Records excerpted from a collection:
--- --- ---

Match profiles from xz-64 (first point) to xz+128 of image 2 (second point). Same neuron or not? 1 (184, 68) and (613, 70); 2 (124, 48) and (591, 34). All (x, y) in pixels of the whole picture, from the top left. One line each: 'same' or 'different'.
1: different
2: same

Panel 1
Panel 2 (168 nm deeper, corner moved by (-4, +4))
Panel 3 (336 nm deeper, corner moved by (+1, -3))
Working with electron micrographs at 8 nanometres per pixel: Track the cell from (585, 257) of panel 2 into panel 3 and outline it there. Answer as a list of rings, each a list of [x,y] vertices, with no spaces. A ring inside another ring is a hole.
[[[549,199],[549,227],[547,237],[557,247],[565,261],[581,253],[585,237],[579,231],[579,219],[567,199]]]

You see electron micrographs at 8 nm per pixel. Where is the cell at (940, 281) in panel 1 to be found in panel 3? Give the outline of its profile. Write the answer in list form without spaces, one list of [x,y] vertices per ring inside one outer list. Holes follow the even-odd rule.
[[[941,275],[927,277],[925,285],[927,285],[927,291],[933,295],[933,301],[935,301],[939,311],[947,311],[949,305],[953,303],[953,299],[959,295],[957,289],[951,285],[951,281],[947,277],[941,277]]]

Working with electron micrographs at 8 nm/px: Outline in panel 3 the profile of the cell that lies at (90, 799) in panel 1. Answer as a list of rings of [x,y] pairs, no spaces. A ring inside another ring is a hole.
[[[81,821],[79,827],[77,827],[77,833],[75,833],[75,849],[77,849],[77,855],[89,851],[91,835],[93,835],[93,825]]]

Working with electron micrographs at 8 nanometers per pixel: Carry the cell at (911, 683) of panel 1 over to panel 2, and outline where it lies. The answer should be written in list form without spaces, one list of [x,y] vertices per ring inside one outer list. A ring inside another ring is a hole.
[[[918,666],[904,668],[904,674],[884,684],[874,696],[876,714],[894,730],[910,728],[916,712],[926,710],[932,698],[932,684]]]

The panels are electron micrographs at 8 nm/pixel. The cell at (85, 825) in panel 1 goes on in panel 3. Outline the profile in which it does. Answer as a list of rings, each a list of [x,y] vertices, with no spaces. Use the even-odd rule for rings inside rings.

--- --- ---

▸ What you should do: Print nothing but the lines from the line with "Panel 2 (168" to the last line of the records above. Both of those lines count.

▸ Answer space:
Panel 2 (168 nm deeper, corner moved by (-4, +4))
Panel 3 (336 nm deeper, corner moved by (+1, -3))
Working with electron micrographs at 8 nanometres per pixel: Track the cell from (585, 257) of panel 2 into panel 3 and outline it there. Answer as a list of rings, each a list of [x,y] vertices, with no spaces. A ring inside another ring is a hole.
[[[549,199],[549,227],[547,237],[557,247],[565,261],[581,253],[585,237],[579,231],[579,219],[567,199]]]

You see electron micrographs at 8 nm per pixel. Where is the cell at (940, 281) in panel 1 to be found in panel 3? Give the outline of its profile. Write the answer in list form without spaces, one list of [x,y] vertices per ring inside one outer list. Holes follow the even-odd rule.
[[[941,275],[927,277],[925,285],[927,285],[927,291],[933,295],[933,301],[935,301],[939,311],[947,311],[949,305],[953,303],[953,299],[959,295],[957,289],[951,285],[951,281],[947,277],[941,277]]]

Working with electron micrographs at 8 nm/px: Outline in panel 3 the profile of the cell that lies at (90, 799) in panel 1. Answer as a list of rings of [x,y] pairs, no spaces. A ring inside another ring is a hole.
[[[81,821],[79,827],[77,827],[77,833],[75,833],[75,849],[77,849],[77,855],[89,851],[91,835],[93,835],[93,825]]]

Working with electron micrographs at 8 nanometers per pixel: Carry the cell at (911, 683) of panel 1 over to panel 2, and outline where it lies. The answer should be written in list form without spaces, one list of [x,y] vertices per ring inside one outer list. A ring inside another ring is a hole.
[[[918,666],[904,668],[904,674],[884,684],[874,696],[876,714],[894,730],[910,728],[916,712],[926,710],[932,698],[932,684]]]

The panels are electron micrographs at 8 nm/pixel. The cell at (85, 825) in panel 1 goes on in panel 3. Outline the profile in which it does. Answer as a list of rings, each a list of [x,y] vertices, with no spaces. Use the even-odd rule for rings inside rings.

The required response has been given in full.